During his duty, none of the soldiers from his company were killed. Sapp suspects that his company was put on base security instead of the more dangerous convoy security assignment because twenty percent of his company was female and the Army did not want to put women in combat.
Sapp explained that while in Iraq, he began to feel that the American presence was not contributing to long-term stability or political progress. He recounted a night spent on shift in a guard tower on base with a career soldier, who told him that if he were an Iraqi, he would be fighting the Americans as well.
“The insurgency seems to have some justification,” Sapp said. “But there’s no way you can justify what they do, even if you want to be a little thoughtful and sensitive.

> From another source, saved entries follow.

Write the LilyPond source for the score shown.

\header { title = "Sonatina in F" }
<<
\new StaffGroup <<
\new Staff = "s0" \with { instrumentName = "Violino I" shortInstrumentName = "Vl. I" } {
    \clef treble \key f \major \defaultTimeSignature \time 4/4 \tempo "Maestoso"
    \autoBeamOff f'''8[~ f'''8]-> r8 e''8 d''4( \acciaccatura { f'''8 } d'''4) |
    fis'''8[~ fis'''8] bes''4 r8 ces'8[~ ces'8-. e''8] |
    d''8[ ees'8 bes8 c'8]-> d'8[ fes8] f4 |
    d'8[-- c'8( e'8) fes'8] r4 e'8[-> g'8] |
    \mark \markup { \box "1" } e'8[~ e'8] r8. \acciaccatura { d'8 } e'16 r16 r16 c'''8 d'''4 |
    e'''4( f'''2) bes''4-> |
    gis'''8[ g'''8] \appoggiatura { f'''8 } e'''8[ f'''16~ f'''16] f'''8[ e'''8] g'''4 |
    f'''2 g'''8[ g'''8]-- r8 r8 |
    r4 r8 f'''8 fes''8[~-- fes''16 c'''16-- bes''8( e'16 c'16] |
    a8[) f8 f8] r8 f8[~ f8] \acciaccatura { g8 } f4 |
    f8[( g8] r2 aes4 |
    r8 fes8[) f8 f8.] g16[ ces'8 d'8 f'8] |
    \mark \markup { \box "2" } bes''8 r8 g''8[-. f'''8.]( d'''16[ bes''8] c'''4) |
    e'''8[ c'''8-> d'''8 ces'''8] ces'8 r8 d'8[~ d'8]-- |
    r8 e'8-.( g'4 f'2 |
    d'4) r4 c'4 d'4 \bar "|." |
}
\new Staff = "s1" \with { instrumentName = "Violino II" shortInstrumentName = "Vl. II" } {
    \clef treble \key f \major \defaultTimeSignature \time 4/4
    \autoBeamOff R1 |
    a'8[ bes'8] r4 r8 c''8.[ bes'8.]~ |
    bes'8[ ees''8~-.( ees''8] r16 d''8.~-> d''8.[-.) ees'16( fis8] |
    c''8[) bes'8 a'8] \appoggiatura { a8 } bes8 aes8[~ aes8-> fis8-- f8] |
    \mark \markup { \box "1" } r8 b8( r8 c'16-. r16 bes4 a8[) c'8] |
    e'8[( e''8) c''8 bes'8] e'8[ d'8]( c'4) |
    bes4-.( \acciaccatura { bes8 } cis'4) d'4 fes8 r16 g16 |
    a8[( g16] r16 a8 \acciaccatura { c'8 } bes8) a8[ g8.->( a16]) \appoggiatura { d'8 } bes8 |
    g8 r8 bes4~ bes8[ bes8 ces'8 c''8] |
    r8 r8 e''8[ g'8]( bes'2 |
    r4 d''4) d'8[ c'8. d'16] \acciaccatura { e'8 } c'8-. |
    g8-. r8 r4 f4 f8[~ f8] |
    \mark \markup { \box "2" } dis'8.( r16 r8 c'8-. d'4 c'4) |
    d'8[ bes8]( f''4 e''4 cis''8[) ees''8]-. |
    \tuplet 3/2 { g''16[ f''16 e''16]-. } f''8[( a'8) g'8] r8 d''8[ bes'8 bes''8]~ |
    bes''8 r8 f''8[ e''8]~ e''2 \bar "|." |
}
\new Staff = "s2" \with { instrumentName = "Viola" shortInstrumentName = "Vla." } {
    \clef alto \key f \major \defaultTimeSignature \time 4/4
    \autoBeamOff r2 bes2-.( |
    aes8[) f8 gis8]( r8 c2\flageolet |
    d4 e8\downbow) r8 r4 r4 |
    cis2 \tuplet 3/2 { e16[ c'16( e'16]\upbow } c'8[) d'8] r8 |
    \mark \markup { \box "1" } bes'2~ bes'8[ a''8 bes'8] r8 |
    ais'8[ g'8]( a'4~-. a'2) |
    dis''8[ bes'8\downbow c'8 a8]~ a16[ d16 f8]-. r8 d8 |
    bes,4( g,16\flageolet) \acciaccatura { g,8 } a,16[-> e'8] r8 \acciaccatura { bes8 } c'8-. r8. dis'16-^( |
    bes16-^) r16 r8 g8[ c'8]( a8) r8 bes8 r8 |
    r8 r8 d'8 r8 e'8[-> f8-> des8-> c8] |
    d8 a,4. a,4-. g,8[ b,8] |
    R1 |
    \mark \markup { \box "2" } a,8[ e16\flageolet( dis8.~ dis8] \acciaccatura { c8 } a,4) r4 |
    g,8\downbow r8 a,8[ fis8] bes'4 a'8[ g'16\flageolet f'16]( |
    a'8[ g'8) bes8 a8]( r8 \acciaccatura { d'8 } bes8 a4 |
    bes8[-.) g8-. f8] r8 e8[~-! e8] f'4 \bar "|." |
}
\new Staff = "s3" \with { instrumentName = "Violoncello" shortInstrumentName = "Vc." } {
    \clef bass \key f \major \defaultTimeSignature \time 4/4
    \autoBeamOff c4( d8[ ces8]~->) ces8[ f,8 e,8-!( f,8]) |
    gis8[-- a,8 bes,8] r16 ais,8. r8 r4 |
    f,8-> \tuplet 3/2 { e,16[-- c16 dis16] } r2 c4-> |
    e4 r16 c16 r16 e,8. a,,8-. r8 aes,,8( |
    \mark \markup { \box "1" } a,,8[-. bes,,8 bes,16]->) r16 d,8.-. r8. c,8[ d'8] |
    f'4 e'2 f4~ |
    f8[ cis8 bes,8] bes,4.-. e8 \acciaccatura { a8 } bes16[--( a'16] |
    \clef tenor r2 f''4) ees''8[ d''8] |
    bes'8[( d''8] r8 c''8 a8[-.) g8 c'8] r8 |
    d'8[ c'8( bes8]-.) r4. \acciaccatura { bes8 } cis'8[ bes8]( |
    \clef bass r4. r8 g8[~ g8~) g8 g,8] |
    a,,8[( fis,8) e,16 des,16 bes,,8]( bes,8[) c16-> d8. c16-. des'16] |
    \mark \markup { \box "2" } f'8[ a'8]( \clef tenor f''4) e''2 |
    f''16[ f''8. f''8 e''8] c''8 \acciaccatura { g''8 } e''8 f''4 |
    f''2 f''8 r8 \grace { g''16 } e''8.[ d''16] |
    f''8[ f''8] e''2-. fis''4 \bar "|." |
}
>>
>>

It’s just brutal. There are a lot of murderers over there.”
Sapp was not optimistic about the relationship between the Iraqi people and the U.S. military, explaining that Iraq is a country that has been “occupied by someone for hundreds of years.” Therefore, he feels, Iraqi civilians have gotten used to hiding their true feelings and putting on a false demeanor for those they view as occupiers.
Likewise, Sapp said that while the Iraqi army has been improving, it remains amateurish and unprofessional. Similarly, he said that the Iraqi police have been completely unreliable and have been infiltrated by the insurgency.
“It’s a mixed bag,” he said. “My general feeling is that most of the Iraqis just want us out of the country. A sizeable amount wouldn’t mind seeing us leave in coffins.”
Sapp also spoke about the morale of American troops, saying that he feels most soldiers are experiencing similar emotions as troops in Vietnam had felt. He said that the younger soldiers he has lived with were decent but frightened people who had developed “this mentality that ‘I’m coming home no matter what.’” This has led, in Sapp’s opinion, to inappropriate shootings of civilians in cars out of fear they were suicide bombers. His prognosis for the future was grim.
“When we leave, whether it’s next year or ten years from now, the fractures [between Sunnis, Shiites, and Kurds] will be exposed and the civil war we started will intensify,” Sapp said.
Students who attended the lecture commented on Sapp’s blunt sincerity.
“There was so much reality and so little ideology,” said Nathaniel Lichten ’09, a member of Students Against the War in Iraq. “After hearing this, I would find it even harder to support the war.”
Becca Blumenshine ’06 appreciated the chance to hear from someone with a firsthand experience in Iraq.
“It forced me to face up to the tragedy that my government is involved in, in a way I don’t have to on a regular basis,” she said.